What the task requires ->
Please transcribe exactly the lines from the line holding "función de mediana" through the end of the data below, and skip any pictures.

[Dataset excerpts]
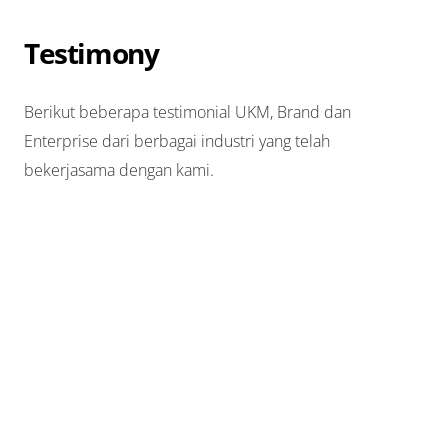
Testimony
Berikut beberapa testimonial UKM, Brand dan
Enterprise dari berbagai industri yang telah
bekerjasama dengan kami.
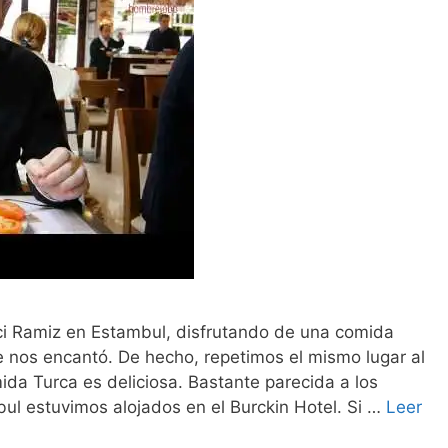
ci Ramiz en Estambul, disfrutando de una comida
e nos encantó. De hecho, repetimos el mismo lugar al
mida Turca es deliciosa. Bastante parecida a los
l estuvimos alojados en el Burckin Hotel. Si …
Leer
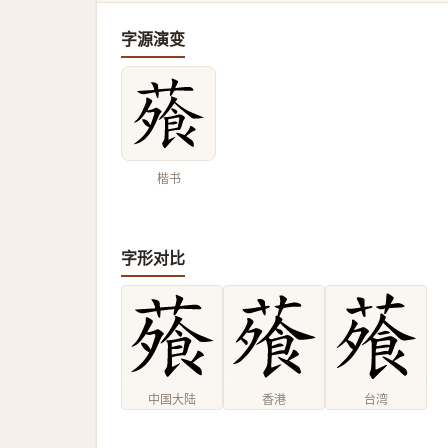
字源演变
楷书
字形对比
中国大陆
香港
台湾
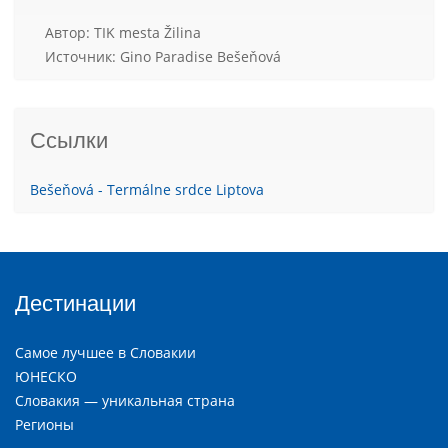
Aвтор: TIK mesta Žilina
Источник: Gino Paradise Bešeňová
Ссылки
Bešeňová - Termálne srdce Liptova
Дестинации
Самое лучшее в Словакии
ЮНЕСКО
Словакия — уникальная страна
Регионы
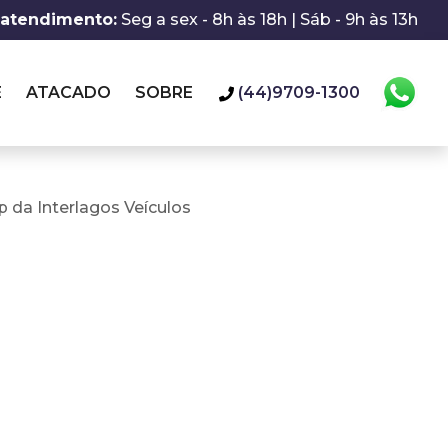
 atendimento:
Seg a sex - 8h às 18h | Sáb - 9h às 13h
E
ATACADO
SOBRE
(44)9709-1300
 da Interlagos Veículos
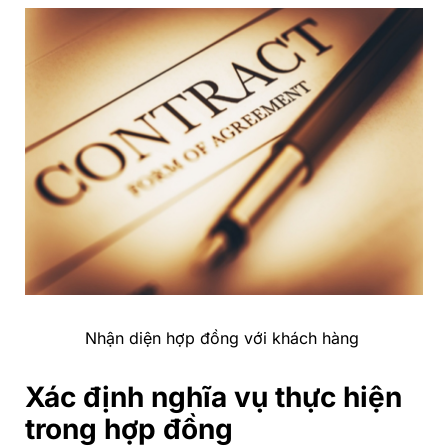
Nhận diện hợp đồng với khách hàng
Xác định nghĩa vụ thực hiện
trong hợp đồng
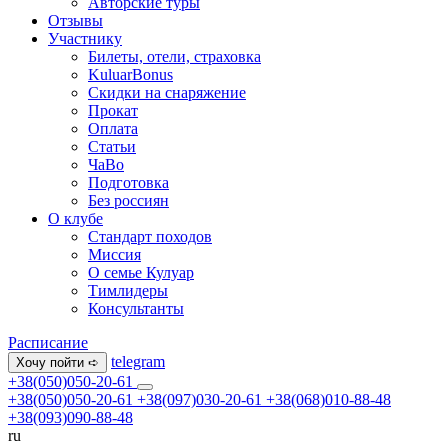
Авторские туры
Отзывы
Участнику
Билеты, отели, страховка
KuluarBonus
Скидки на снаряжение
Прокат
Оплата
Статьи
ЧаВо
Подготовка
Без россиян
О клубе
Стандарт походов
Миссия
О семье Кулуар
Тимлидеры
Консультанты
Расписание
telegram
Хочу пойти ➪
+38(050)050-20-61
+38(050)050-20-61
+38(097)030-20-61
+38(068)010-88-48
+38(093)090-88-48
ru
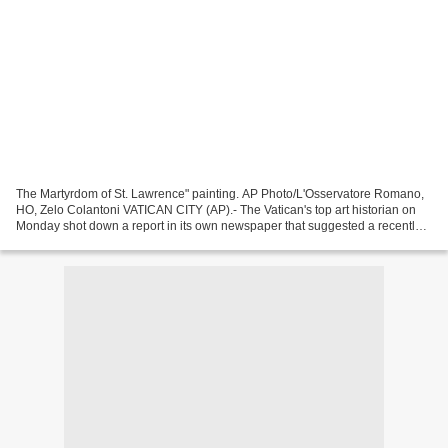
The Martyrdom of St. Lawrence" painting. AP Photo/L'Osservatore Romano,
HO, Zelo Colantoni VATICAN CITY (AP).- The Vatican's top art historian on
Monday shot down a report in its own newspaper that suggested a recently
discovered painting was a Caravaggio....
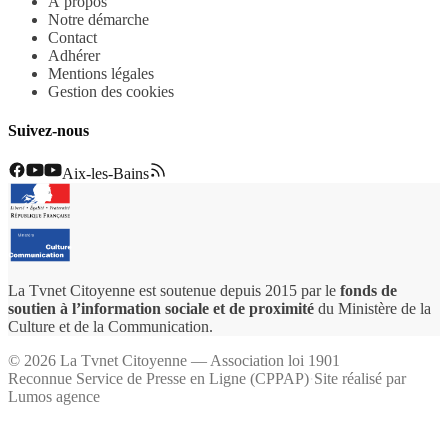
À propos
Notre démarche
Contact
Adhérer
Mentions légales
Gestion des cookies
Suivez-nous
Aix-les-Bains
La Tvnet Citoyenne est soutenue depuis 2015 par le
fonds de
soutien à l’information sociale et de proximité
du Ministère de la
Culture et de la Communication.
©
2026
La Tvnet Citoyenne — Association loi 1901
Reconnue Service de Presse en Ligne (CPPAP)
·
Site réalisé par
Lumos agence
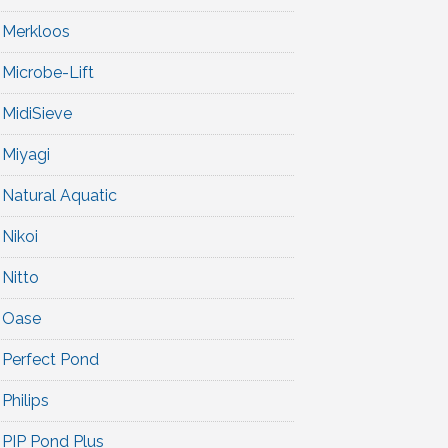
Merkloos
Microbe-Lift
MidiSieve
Miyagi
Natural Aquatic
Nikoi
Nitto
Oase
Perfect Pond
Philips
PIP Pond Plus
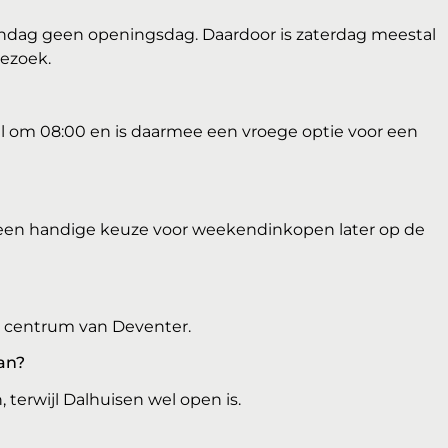
 zondag geen openingsdag. Daardoor is zaterdag meestal
ezoek.
l om 08:00 en is daarmee een vroege optie voor een
e een handige keuze voor weekendinkopen later op de
et centrum van Deventer.
an?
 terwijl Dalhuisen wel open is.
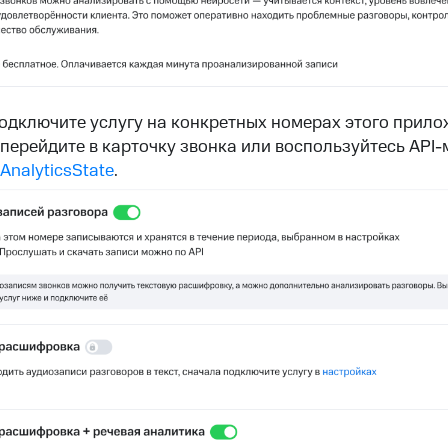
подключите услугу на конкретных номерах этого прило
 перейдите в карточку звонка или воспользуйтесь API
AnalyticsState
.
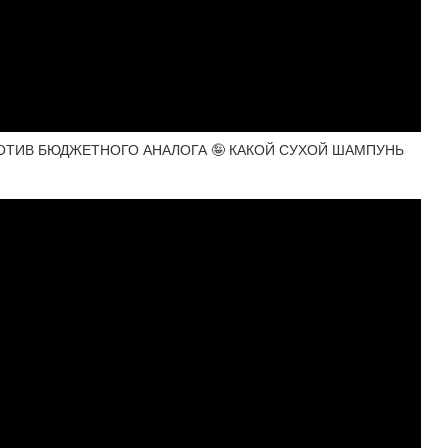
РОТИВ БЮДЖЕТНОГО АНАЛОГА 🤪 КАКОЙ СУХОЙ ШАМПУНЬ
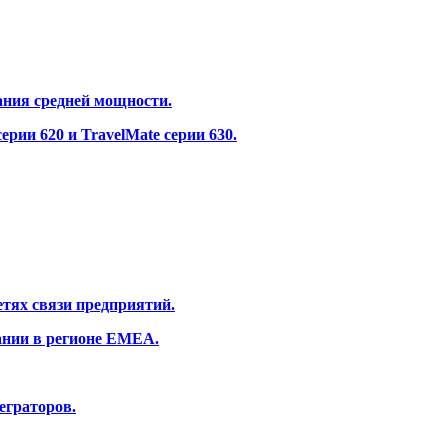
ания средней мощности.
рии 620 и TravelMate серии 630.
тях связи предприятий.
ании в регионе EMEA.
еграторов.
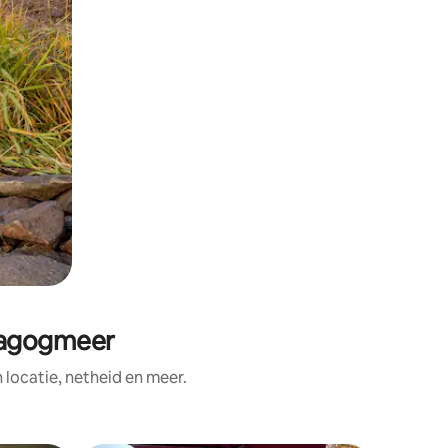
magogmeer
ocatie, netheid en meer.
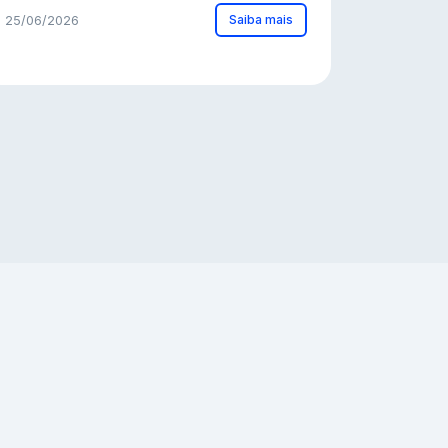
Saiba mais
25/06/2026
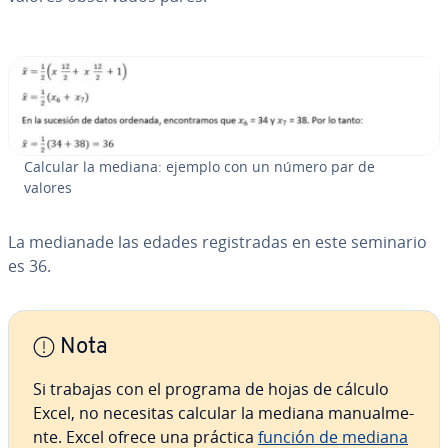
Calcular la mediana: ejemplo con un número par de
valores
La medianade las edades re­gi­s­tra­das en este seminario
es 36.
Nota
Si trabajas con el programa de hojas de cálculo
Excel, no necesitas calcular la mediana ma­nua­l­me­
n­te. Excel ofrece una práctica
función de mediana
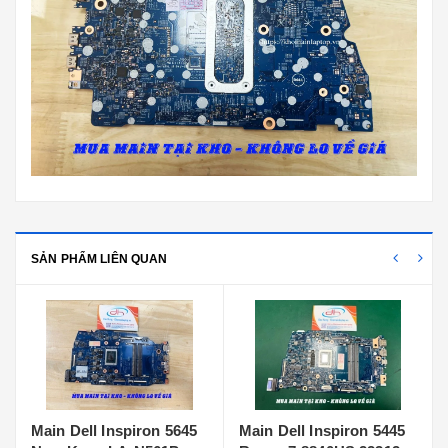
SẢN PHẨM LIÊN QUAN
 Dell Inspiron 5645
Main Dell Inspiron 5445
Main Del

Exercise answer ->
función de mediana
SẢN PHẨM LIÊN QUAN
 Dell Inspiron 5645
Main Dell Inspiron 5445
Main Del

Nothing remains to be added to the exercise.